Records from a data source
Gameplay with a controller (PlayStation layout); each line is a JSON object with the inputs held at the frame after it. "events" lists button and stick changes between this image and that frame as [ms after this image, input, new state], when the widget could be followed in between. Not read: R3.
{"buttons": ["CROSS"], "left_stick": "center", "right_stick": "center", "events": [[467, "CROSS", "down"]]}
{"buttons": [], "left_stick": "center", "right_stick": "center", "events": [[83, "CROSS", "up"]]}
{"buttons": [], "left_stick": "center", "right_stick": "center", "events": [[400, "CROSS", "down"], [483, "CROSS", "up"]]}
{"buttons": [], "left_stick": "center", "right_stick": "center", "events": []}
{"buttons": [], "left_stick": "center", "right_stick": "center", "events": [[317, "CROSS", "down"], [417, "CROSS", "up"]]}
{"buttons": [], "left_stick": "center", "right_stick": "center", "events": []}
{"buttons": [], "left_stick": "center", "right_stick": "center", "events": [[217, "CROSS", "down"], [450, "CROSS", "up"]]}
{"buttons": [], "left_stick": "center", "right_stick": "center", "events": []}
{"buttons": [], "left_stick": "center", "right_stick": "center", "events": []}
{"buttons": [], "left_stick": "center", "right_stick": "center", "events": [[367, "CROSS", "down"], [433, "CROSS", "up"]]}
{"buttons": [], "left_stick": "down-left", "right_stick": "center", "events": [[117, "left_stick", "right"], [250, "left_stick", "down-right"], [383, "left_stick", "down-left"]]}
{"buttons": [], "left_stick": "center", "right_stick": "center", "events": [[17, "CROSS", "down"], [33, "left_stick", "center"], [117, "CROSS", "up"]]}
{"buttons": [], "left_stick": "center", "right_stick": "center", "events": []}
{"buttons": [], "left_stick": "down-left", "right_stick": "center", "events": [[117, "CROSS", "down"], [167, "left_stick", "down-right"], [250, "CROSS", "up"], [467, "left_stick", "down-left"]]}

**EXERCISE OBJECTIVE**
Repeat the entries above verbatim.

**SOLVED PROBLEM**
Gameplay with a controller (PlayStation layout); each line is a JSON object with the inputs held at the frame after it. "events" lists button and stick changes between this image and that frame as [ms after this image, input, new state], when the widget could be followed in between. Not read: R3.
{"buttons": ["CROSS"], "left_stick": "center", "right_stick": "center", "events": [[467, "CROSS", "down"]]}
{"buttons": [], "left_stick": "center", "right_stick": "center", "events": [[83, "CROSS", "up"]]}
{"buttons": [], "left_stick": "center", "right_stick": "center", "events": [[400, "CROSS", "down"], [483, "CROSS", "up"]]}
{"buttons": [], "left_stick": "center", "right_stick": "center", "events": []}
{"buttons": [], "left_stick": "center", "right_stick": "center", "events": [[317, "CROSS", "down"], [417, "CROSS", "up"]]}
{"buttons": [], "left_stick": "center", "right_stick": "center", "events": []}
{"buttons": [], "left_stick": "center", "right_stick": "center", "events": [[217, "CROSS", "down"], [450, "CROSS", "up"]]}
{"buttons": [], "left_stick": "center", "right_stick": "center", "events": []}
{"buttons": [], "left_stick": "center", "right_stick": "center", "events": []}
{"buttons": [], "left_stick": "center", "right_stick": "center", "events": [[367, "CROSS", "down"], [433, "CROSS", "up"]]}
{"buttons": [], "left_stick": "down-left", "right_stick": "center", "events": [[117, "left_stick", "right"], [250, "left_stick", "down-right"], [383, "left_stick", "down-left"]]}
{"buttons": [], "left_stick": "center", "right_stick": "center", "events": [[17, "CROSS", "down"], [33, "left_stick", "center"], [117, "CROSS", "up"]]}
{"buttons": [], "left_stick": "center", "right_stick": "center", "events": []}
{"buttons": [], "left_stick": "down-left", "right_stick": "center", "events": [[117, "CROSS", "down"], [167, "left_stick", "down-right"], [250, "CROSS", "up"], [467, "left_stick", "down-left"]]}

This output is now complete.